Neither WebSockets nor HTTP 2 defines any standard data formats via which clients and servers can exchange data. Either the data exchanged is opaque streams, or opaque files with a mime type attached.
The lack of a standard data format force developers to decide on a data format for all services that do not just return files. Over the years attempts have been made to come up with such standard data formats. SOAP (XML) is a well-known example which despite all its hype never really caught on. XML is just not a good general purpose data format, and the SOAP protocol itself got lost in a jungle of XML Schema definitions.
Today a popular data format is JSON. But JSON has its own problems. First of all JSON is a textual format. That means that JSON is a pretty verbose way to send numbers. It also means JSON is not a good format for raw binary data. Raw bytes must be Base64 or Hex encoded and transferred as strings. Base64 encoding increases the size of the encoded data to 4/3 of the raw size, and Hex encoding increases the size to double the raw size.
Second, JSON is not good at modelling all types of data structures. JSON is especially weak at modelling tables of similar data with rows and columns (like CSV files). JSON would encode such tabular data as arrays of objects, meaning the column name would be repeated for every single object (row) in the table. This is a clear waste of data.

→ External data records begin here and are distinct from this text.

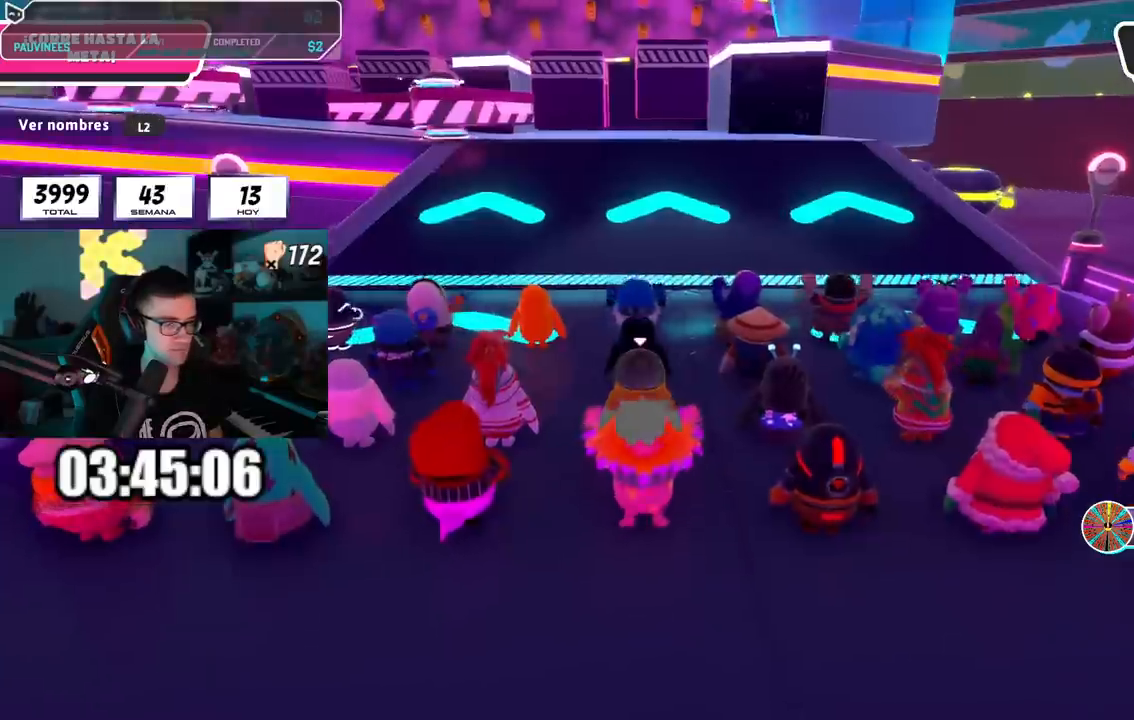
{"buttons": ["L2"], "left_stick": "up", "right_stick": "center", "events": [[167, "right_stick", "down"], [200, "L1", "down"], [267, "L1", "up"], [317, "L2", "down"], [334, "L1", "down"], [334, "right_stick", "center"], [417, "L1", "up"]]}
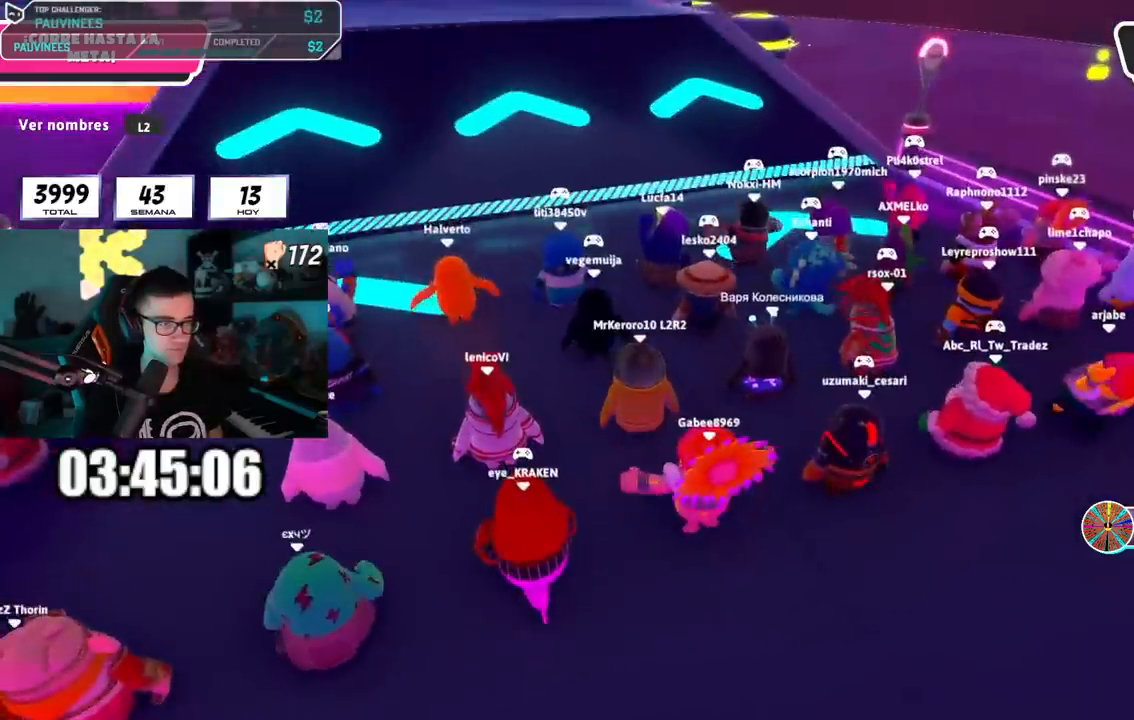
{"buttons": [], "left_stick": "up", "right_stick": "center", "events": [[84, "L2", "up"], [334, "left_stick", "center"], [367, "right_stick", "left"], [467, "left_stick", "up"], [484, "right_stick", "center"]]}
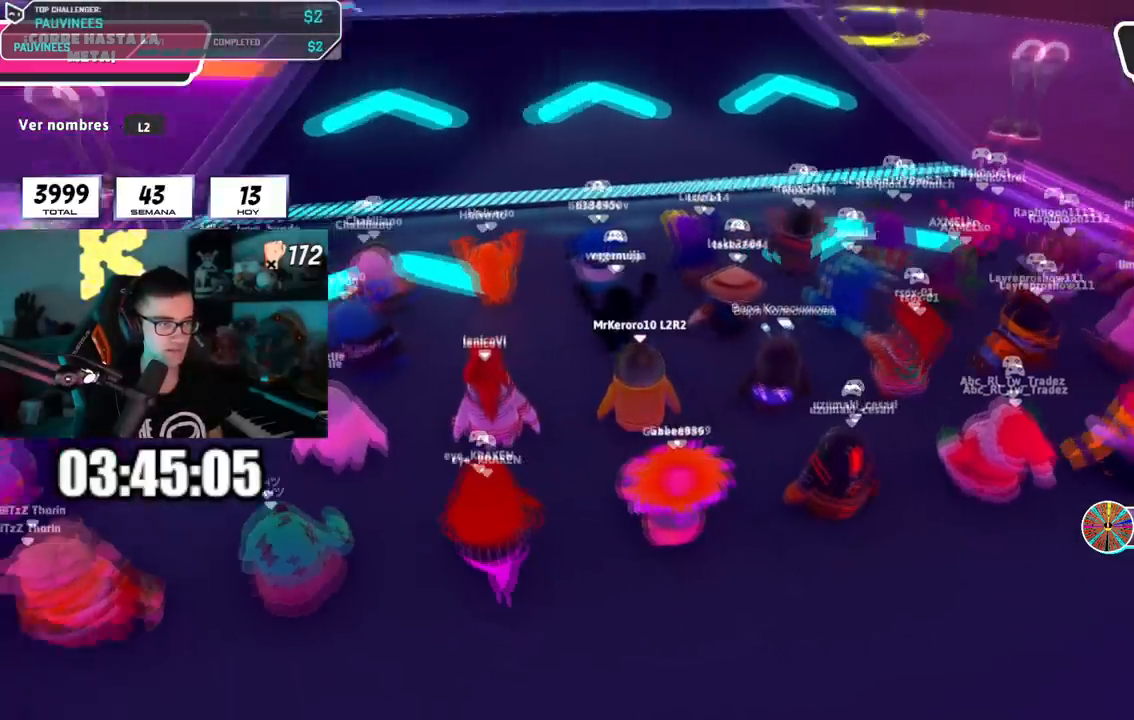
{"buttons": [], "left_stick": "up", "right_stick": "center", "events": []}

Being both textual and verbose, JSON is not the fastest data format to read or write. Being verbose it is also slower to transfer, especially for devices with limited bandwidth like small IoT devices, mobile phones on weak connections or ships floating far from the coast.
If the Internet of Everything is to become truly plug-and-play, we cannot have every single OEM or app developer decide on their own data format, just because JSON isn't suitable.
A standard internet protocol should define a general purpose data format which can model most standard data structures well. This data format should be compact, fast and easy to handle for both small devices as well as for big servers.
IAP comes with such a data format called IAP Object Notation (ION). Of course ION isn't the best format for everything, but it is pretty good for most standard data exchange (much better than JSON and XML), and it also allows you to include raw bytes which can then be encoded using a tailored encoding in case the standard ION data types do not suffice.